▶ Text excerpt

Skip to main content

Decompose Diacritical Marks

Overview

Use the decompose diacritical marks transform to clean or standardize symbols used within language to inform the reader how to say or pronounce a letter. These symbols are often incompatible with downstream applications and must be standardized to another character set such as ASCII.

The following are examples of diacritical marks:

  • Ā
  • Ĉ
  • Ň
  • Ŵ

The decomposeDiacriticalMarks transform uses the Normalizer library to decompose the diacritical marks. It specifically uses the Normalization Form KD (NFKD), as described in Sections 3.6, 3.10, and 3.11 of the Unicode Standard, also summarized under Annex 4: Decomposition.

After decomposition, the transform uses a Regex Replace to replace all diacritical marks by using the InCombiningDiacriticalMarks property of Unicode (ex. replaceAll("[\\p{InCombiningDiacriticalMarks}]", "")).

Transform structure

The transform for decompose diacritical marks requires only the transform's type and name attributes:

{
"type": "decomposeDiacriticalMarks",
"name": "Decompose Diacritical Marks Transform"
}

Top-level properties (required)

  • type string (required)
    Must be set to decomposeDiacriticalMarks.

  • name string (required)
    The name of the transform as it will appear in the UI's dropdown menus.

  • requiresPeriodicRefresh boolean (optional)

▶ What to do
1 – Update the Decompose Diacritical Marks documentation, starting with "The transform for" and going on through "name string (required)", so that "string" reads "text".
2 – According to the Decompose Diacritical Marks documentation, which normalization form does the transform use to decompose diacritical marks?
3 – Continue the Decompose Diacritical Marks documentation from the point at which it stops.
The listing that comes next is independent material with no connection to the Decompose Diacritical Marks documentation.

▶ Source data
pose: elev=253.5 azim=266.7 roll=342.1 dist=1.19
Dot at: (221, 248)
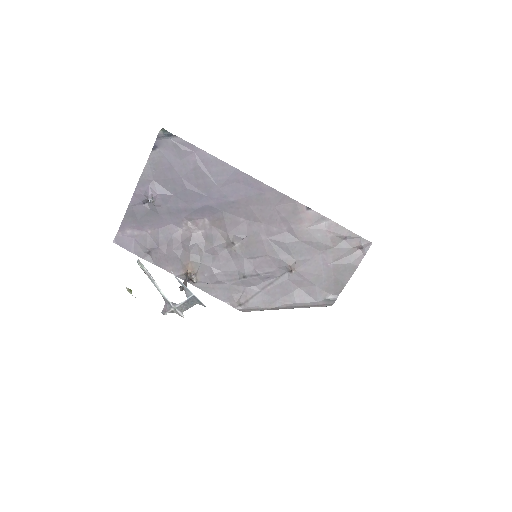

▶ Answers for this exercise
1 –
The transform for decompose diacritical marks requires only the transform's type and name attributes:

{
"type": "decomposeDiacriticalMarks",
"name": "Decompose Diacritical Marks Transform"
}

Top-level properties (required)

  • type text (required)
    Must be set to decomposeDiacriticalMarks.

  • name text (required)

2 – Normalization Form KD (NFKD).

3 –
    Whether the transform logic should be reevaluated every evening as part of the identity refresh process. Default is false.

Attributes

The decompose diacritical marks transform only requires top-level properties:

{
"type": "decomposeDiacriticalMarks",
"name": "Transform Name"
}

attributes (required)

The attributes object contains the decompose diacritical marks configuration.

Optional

  • input object (optional)
    Explicitly defines the input data passed into the transform. If not provided, the transform uses input from the source and attribute combination configured in the UI.

Examples

Input: "Āric"
Output: "Aric"

Transform request body:

{
"type": "decomposeDiacriticalMarks",
"name": "Test Decompose Diacritical Marks Transform"
}

 

This transform takes the user's "LastName" attribute from the "HR Source" and replaces any diacritical marks with ASCII-compatible values.

Input: "Dubçek"
Output: "Dubcek"

Transform request body:

{
"attributes": {
"input": {
"attributes": {
"sourceName": "HR Source",
"attributeName": "LastName"
},
"type": "accountAttribute"
}
},
"type": "decomposeDiacriticalMarks",
"name": "Decompose Diacritical Marks Transform"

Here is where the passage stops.